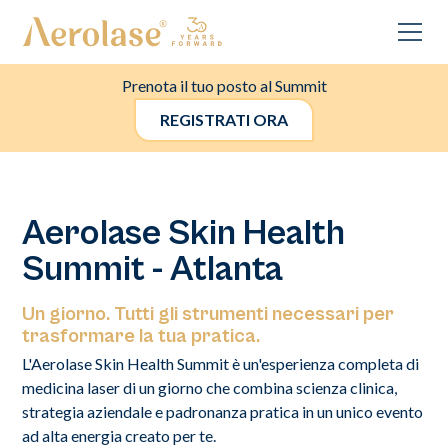
Prenota il tuo posto al Summit
REGISTRATI ORA
Aerolase Skin Health
Summit - Atlanta
Un giorno. Tutti gli strumenti necessari per
trasformare la tua pratica.
L'Aerolase Skin Health Summit è un'esperienza completa di
medicina laser di un giorno che combina scienza clinica,
strategia aziendale e padronanza pratica in un unico evento
ad alta energia creato per te.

++++

Rewrite the text read from each record with every instance of "Summit" swapped for "Forum" and everything else unchanged. Leave the pictures out.

### Answer box
Prenota il tuo posto al Forum
REGISTRATI ORA
Aerolase Skin Health
Forum - Atlanta
Un giorno. Tutti gli strumenti necessari per
trasformare la tua pratica.
L'Aerolase Skin Health Forum è un'esperienza completa di
medicina laser di un giorno che combina scienza clinica,
strategia aziendale e padronanza pratica in un unico evento
ad alta energia creato per te.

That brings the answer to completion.